CBDT notifies Income Tax Exemption for School Employees Retirement System of Ohio on eligible Investment Made in India [Read Notification]

CBDT - Income Tax Exemption - School Employees Retirement System of Ohio - Taxscan

The Central Board of Direct Taxes (CBDT)  notified the Income Tax Exemption for School Employees Retirement System of Ohio under section 10(23FE) on eligible investments made in India.

However, the CBDT has notified various conditions to be fulfilled by the School Employees Retirement System of Ohio.

To begin with, the assessee shall file return of income, for all the relevant previous years falling within the period beginning from the date in which the said investment has been made and ending on the date on which such investment is liquidated, on or before the due date specified for furnishing the return of income under sub-section (1) of section 139 of the Act.

Further, the assessee shall furnish along with such return a certificate in Form No. 10BBC in respect of compliance to the provisions of clause (23FE) of section 10 of the Act, during the financial year, from an accountant as defined in the Explanation below sub-section (2) of section 288 of the Act, as per the provisions of clause (vi) of rule 2DB of the Income –tax Rules, 1962.

In addition, the assessee shall intimate the details in respect of each investment made by it in India during the quarter within one month from the end of the quarter in Form No. 10BBB, as per the provisions of clause (v) of rule 2DB of the Income-tax Rules, 1962.

The assessee shall maintain a segmented account of income and expenditure in respect of such investment which qualifies for exemption under clause (23FE) of section 10 of the Act.

Furthermore, he assessee shall continue to be regulated under the law of the State of Ohio, United States of America.

The assessee shall be responsible for administering or investing the assets for meeting the statutory obligations and defined contributions of one or more funds or plans established for providing retirement, social security, employment, disability, death benefits or any similar compensation to the participants or beneficiaries of such funds or plans, as the case may be.
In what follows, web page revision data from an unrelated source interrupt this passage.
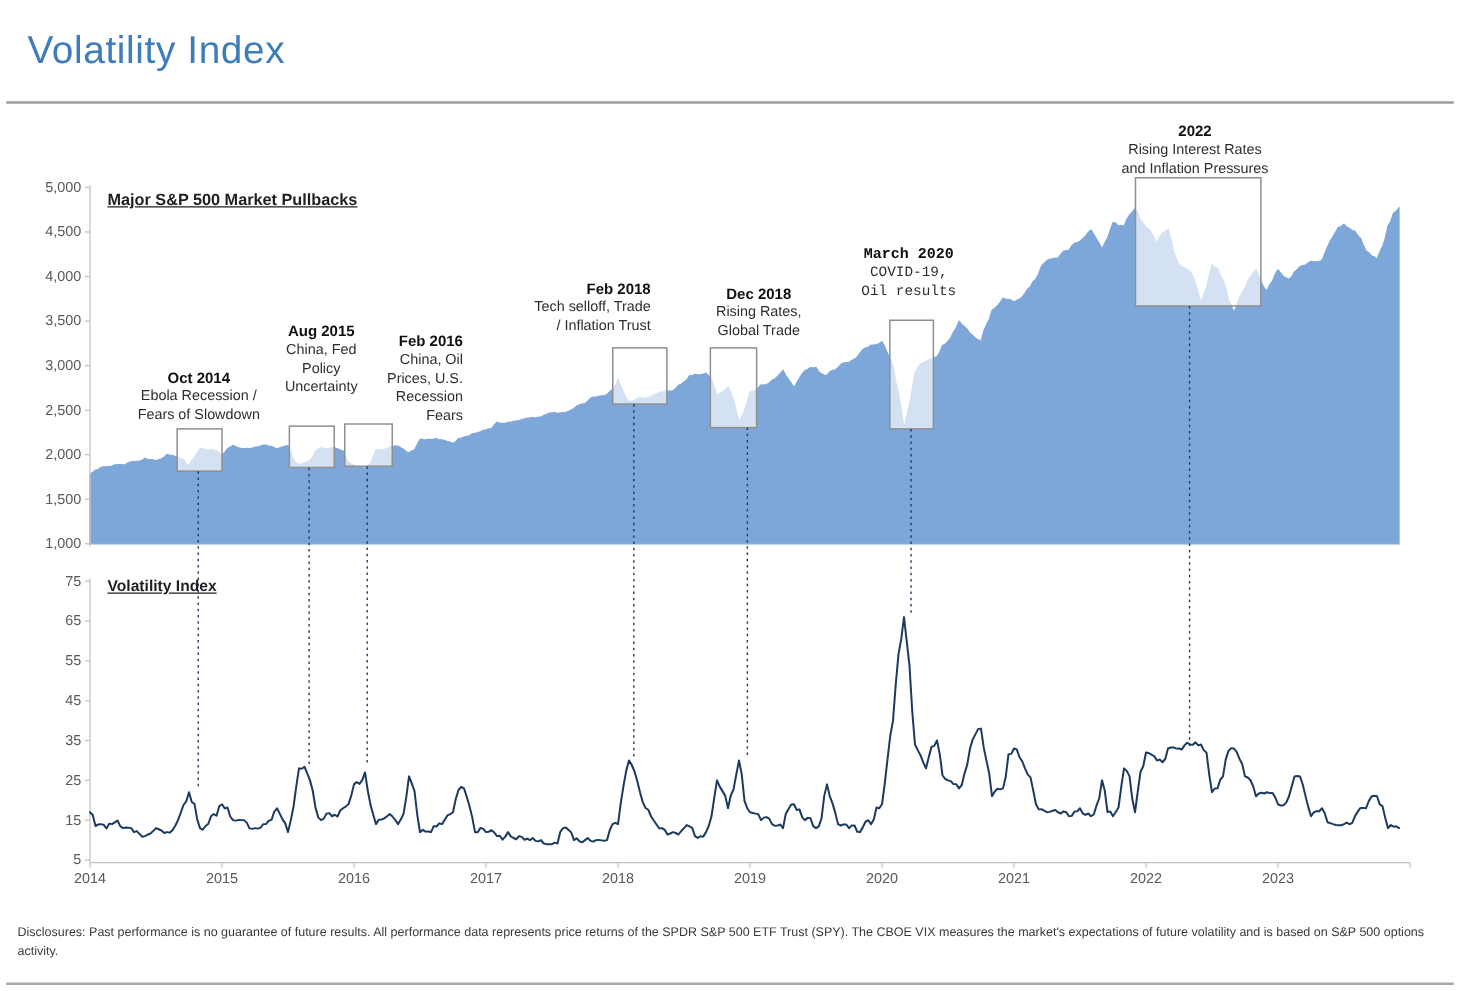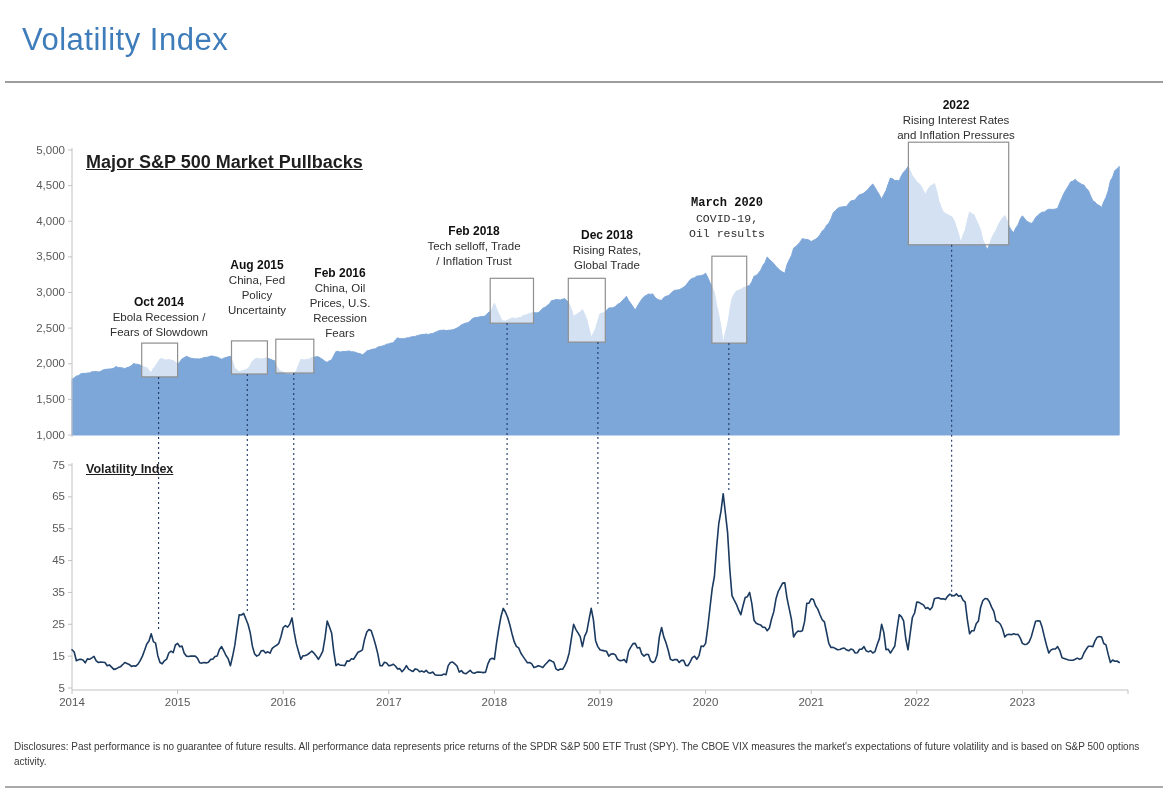--- a/index.html
+++ b/index.html
@@ -7,21 +7,21 @@
     width:1168px;height:793px;position:relative;overflow:hidden;
     background:#ffffff;font-family:"Liberation Sans", sans-serif;
   }
   .page-title{
     position:absolute;left:22px;top:22px;margin:0;
     font-size:31px;font-weight:400;letter-spacing:.5px;color:#3e7cba;
   }
   .title-rule{position:absolute;left:5px;right:5px;top:81px;height:0;border-top:2px solid #9d9d9d;}
   .bottom-rule{position:absolute;left:5px;right:5px;top:786px;height:0;border-top:2px solid #a9a9a9;}
   .chart-title{position:absolute;font-weight:bold;text-decoration:underline;color:#1f1f1f;white-space:nowrap;}
-  #spx-title{left:86px;top:152px;font-size:18px;}
+  #spx-title{left:86px;top:152px;font-size:13px;}
   #vix-title{left:86px;top:462px;font-size:12.5px;}
   .annotation{
     position:absolute;transform:translateX(-50%);text-align:center;
     font-size:11.5px;line-height:15px;color:#2e2e2e;white-space:nowrap;
   }
   .annotation .ann-title{font-weight:bold;font-size:12px;color:#101010;}
   .disclosures{
     position:absolute;left:14px;top:740px;width:1142px;margin:0;
     font-size:10px;line-height:1.45;color:#3a3a3a;
   }
@@ -118,28 +118,28 @@
       <div class="ann-title">Oct 2014</div>
       <div>Ebola Recession /</div>
       <div>Fears of Slowdown</div>
     </div>
     <div class="annotation" style="left: 257px; top: 258px;">
       <div class="ann-title">Aug 2015</div>
       <div>China, Fed</div>
       <div>Policy</div>
       <div>Uncertainty</div>
     </div>
-    <div class="annotation" style="left: 340px; top: 266px;">
+    <div class="annotation" style="left: 340px; top: 266px; text-align: right;">
       <div class="ann-title">Feb 2016</div>
       <div>China, Oil</div>
       <div>Prices, U.S.</div>
       <div>Recession</div>
       <div>Fears</div>
     </div>
-    <div class="annotation" style="left: 474px; top: 224px;">
+    <div class="annotation" style="left: 474px; top: 224px; text-align: right;">
       <div class="ann-title">Feb 2018</div>
       <div>Tech selloff, Trade</div>
       <div>/ Inflation Trust</div>
     </div>
     <div class="annotation" style="left: 607px; top: 228px;">
       <div class="ann-title">Dec 2018</div>
       <div>Rising Rates,</div>
       <div>Global Trade</div>
     </div>
     <div class="annotation" style="left: 727px; top: 196px; font-family: Liberation Mono, monospace;">

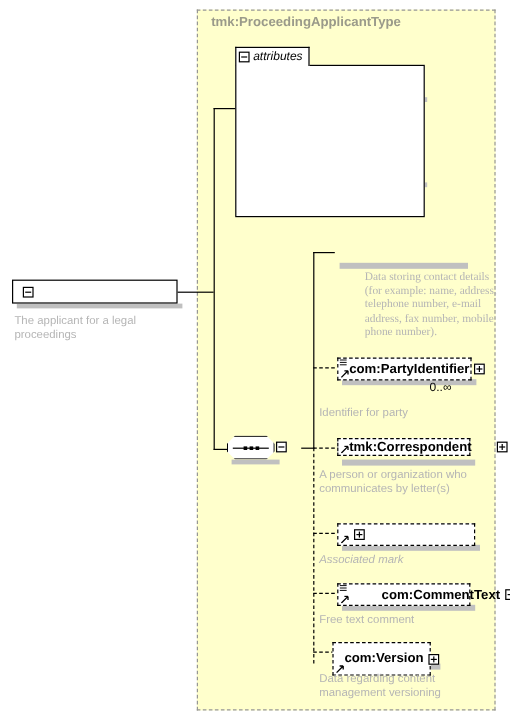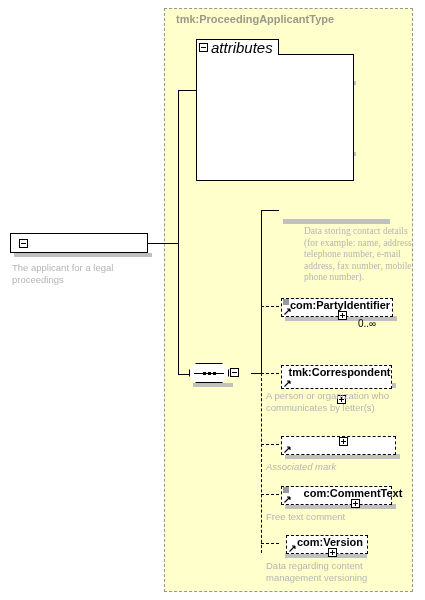--- a/index.html
+++ b/index.html
@@ -40,21 +40,21 @@
     background:#ffffff;
     border:1px solid #000000;
     border-bottom:none;
     box-sizing:border-box;
     display:flex;
     align-items:center;
     padding:0 5px 0 2px;
     z-index:4;
   }
   .attr-tab .lbl{
-    font-size:15px;
+    font-size:10px;
     font-style:italic;
     color:#000;
     margin-left:3px;
     white-space:nowrap;
   }
   .attr-body{
     position:absolute;
     left:196px;top:54px;
     width:158px;height:127px;
     background:#ffffff;
@@ -89,21 +89,21 @@
     position:absolute;
     background:#ffffff;
     box-sizing:border-box;
     display:flex;
     align-items:center;
     height:18px;
     padding-left:9px;
     padding-right:3px;
   }
   .node.solid{border:1px solid #000;}
-  .node.dashed{border:1px dashed #000;flex-direction:column;}
+  .node.dashed{border:1px dashed #000;}
   .node .nm{
     font-size:11px;
     font-weight:bold;
     color:#000;
     white-space:nowrap;
     line-height:12px;
   }
   .node .tgl{margin-left:4px;}
   
   .shadow{
@@ -258,24 +258,25 @@
     <svg class="stack" viewBox="0 0 6 6">
       <path d="M0 1 H6 M0 3 H6 M0 5 H6" stroke="#000" stroke-width="0.8"></path>
     </svg>
     <svg class="arrow" viewBox="0 0 7 7">
       <path d="M0.5 6.5 L6 1 M6 1 L3 1 M6 1 L6 4" stroke="#000" stroke-width="1.1" fill="none"></path>
     </svg>
     <span class="nm">com:PartyIdentifier</span>
     <span class="tgl plus"></span>
   </div>
   <div class="card" style="left:358px;top:318px;">0..∞</div>
+  <div class="desc" style="left:266px;top:339px;width:135px;">Identifier for party</div>
 
   <div class="dln h" style="left:261px;top:373px;width:18px;"></div>
   <div class="shadow" style="left:285px;top:383px;width:111px;height:5px;"></div>
-  <div class="node dashed" style="left:281px;top:365px;width:111px;height:24px;gap:17px;">
+  <div class="node dashed" style="left:281px;top:365px;width:111px;height:15px;gap:17px;">
     <svg class="arrow" viewBox="0 0 7 7">
       <path d="M0.5 6.5 L6 1 M6 1 L3 1 M6 1 L6 4" stroke="#000" stroke-width="1.1" fill="none"></path>
     </svg>
     <span class="nm">tmk:Correspondent</span>
     <span class="tgl plus"></span>
   </div>
   <div class="desc" style="left:266px;top:390px;width:135px;">A person or organization who
 communicates by letter(s)</div>
 
   <div class="dln h" style="left:261px;top:444px;width:18px;"></div>
@@ -297,21 +298,21 @@
     <svg class="arrow" viewBox="0 0 7 7">
       <path d="M0.5 6.5 L6 1 M6 1 L3 1 M6 1 L6 4" stroke="#000" stroke-width="1.1" fill="none"></path>
     </svg>
     <span class="nm">com:CommentText</span>
     <span class="tgl plus"></span>
   </div>
   <div class="desc" style="left:266px;top:511px;width:135px;">Free text comment</div>
 
   <div class="dln h" style="left:261px;top:543px;width:18px;"></div>
   <div class="shadow" style="left:285px;top:553px;width:82px;height:5px;"></div>
-  <div class="node dashed" style="left:286px;top:535px;width:82px;height:19px;text-align:center;">
+  <div class="node dashed" style="left:277px;top:535px;width:82px;height:28px;text-align:center;">
     <svg class="arrow" viewBox="0 0 7 7">
       <path d="M0.5 6.5 L6 1 M6 1 L3 1 M6 1 L6 4" stroke="#000" stroke-width="1.1" fill="none"></path>
     </svg>
     <span class="nm">com:Version</span>
     <span class="tgl plus"></span>
   </div>
   <div class="desc" style="left:266px;top:560px;width:135px;">Data regarding content
 management versioning</div>
 
 </div>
 Not more than ten per cent. of the total value of the assets administered or invested by the assesse are allowed for the purpose other than the purpose listed at clause (vi) provided such assets are wholly owned directly or indirectly by the State of Ohio, United States of America and such assets vest in the State of Ohio, United States of America upon dissolution.

The earnings and assets of the assessee should be used only for meeting statutory obligations and defined contributions for participants or beneficiaries of funds or plans referred to in clause (vi) and no portion of the earnings or assets of the pension fund inures any benefit to any other private person; barring any payment made to creditors or depositors for loan or borrowing [as defined in sub-clause (b) of clause (ii) of Explanation 2 to clause (23FE) of section 10 of the Act] taken for the purposes other than for making investment in India.

In conclusion, the earning from assets referred to in clause (vii) may be used for purpose other than the purpose listed as in clause (viii) provided that the said earnings are credited either to the account of Government of State of Ohio, United States of America or any other account designated by such Government so that no portion of the earnings inures any benefit to any private person.

The Board has clarified that the violation of any of the conditions specified under Section 10(23FE) will render the assessee ineligible for the tax exemption.